La autora de Contra viento y marea recordaba aquellos días como un tiempo especialmente feliz; feliz para ella, que descubría en su abuela a un ser fascinante. «Fue para mí una época cuajada de situaciones insólitas y divertidas. Siempre vestida de gris, malva o negro, finísima, garbosa, le encantaba intercalar en sus diálogos, si la ocasión lo merecía, alguna palabra fuerte… en francés. Dominaba a la perfección dos artes difíciles: ser el centro de la conversación y envejecer con naturalidad»[479] . Acostumbró a la pequeña a dormirse cada noche con historias y canciones de sus antepasados, relatos que muchas veces desvelaban la imaginación de Aitana. Y entre ellas, siempre algún episodio del abuelo, el padre de María Teresa, cuya foto con uniforme de gala descansaba como castigo por sus infidelidades en el fondo del baúl. «Estuvo en la guerra de Cuba, hija -le contaba a la niña-. Los españoles hemos perdido unas cuantas guerras durante los últimos años. […] El abuelo siempre añoró Cuba, pese a los horrores y penurias de la guerra. Cada vez que discutíamos (lo cual no era infrecuente) maldecía haber regresado»[480] . También aprendió de la abuela los poemas de Santa Teresa y de San Juan de la Cruz.
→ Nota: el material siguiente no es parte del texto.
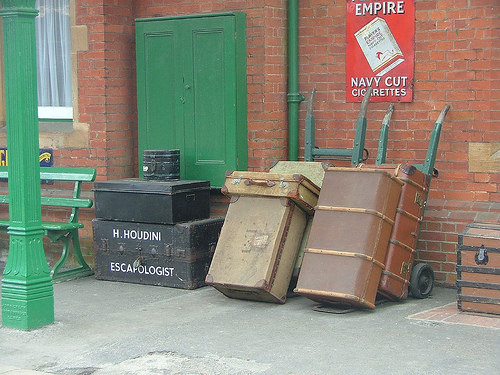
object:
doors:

La devoción por ellos la mantenía sobre una mesilla, con la imagen de los dos santos poetas escoltándole el sueño cada noche, juntos a sus libros, un misal cargado de estampitas, una pequeña Biblia y las «Florecillas» de San Francisco de Asís. «La abuela leía una y otra vez aquellos versos solares que al principio fueron solo “música callada” para ir adquiriendo dentro de mí una dimensión que trascendía la conmovedora pureza del idioma […] Ella amaba el mundo y sus criaturas con la misma intensa alegría con que ambos santos cantaban sus alabanzas. De igual modo, empleando un lenguaje transido de inocencia, me relataba escenas de la vida de Jesús y los apóstoles mostrando a mi fantasía extasiada toda una galería de retablillos pletóricos de ingenuo encanto. Me quedé huérfana de Dios al volver doña Oliva a España»[481].
También debió de quedarse algo huérfana en aquel destierro bonaerense María Teresa León cuando su madre regresó a España. El relato que dejó escrito sobre la ausencia materna estremece por su intensidad y da buena cuenta de la deliciosa prosa con la que están tejidas las páginas de Memoria de la melancolía:
«¡Si tú supieras, madre! Esta mañana al abrir un cajón, entre guantes descabalados y recuerdos marchitos, encontré un retrato tuyo. Hasta hoy no he sabido mirarlo. No, no había mirado nunca el paso de la vida sobre ti, tus vacilaciones, tus trabajos, tus angustias, tus inquietudes… Hay un leve polvo sobre tu cara, el que levanta la existencia al vivirla, suavemente gris. ¡Cuánto te quise de pronto! Eras mía, únicamente mi madre. No te parecías a ninguna, pertenecías a ese claro milagro de la existencia del hombre: Yo era tu carne.
»Y sentí como si me llamases para transmitirme tus poderes. La voz tuya, tan admirable, me anunciaba que yo iba a ser como tú, nada más que como tú. Besé tu imagen y me senté a quererte»[482].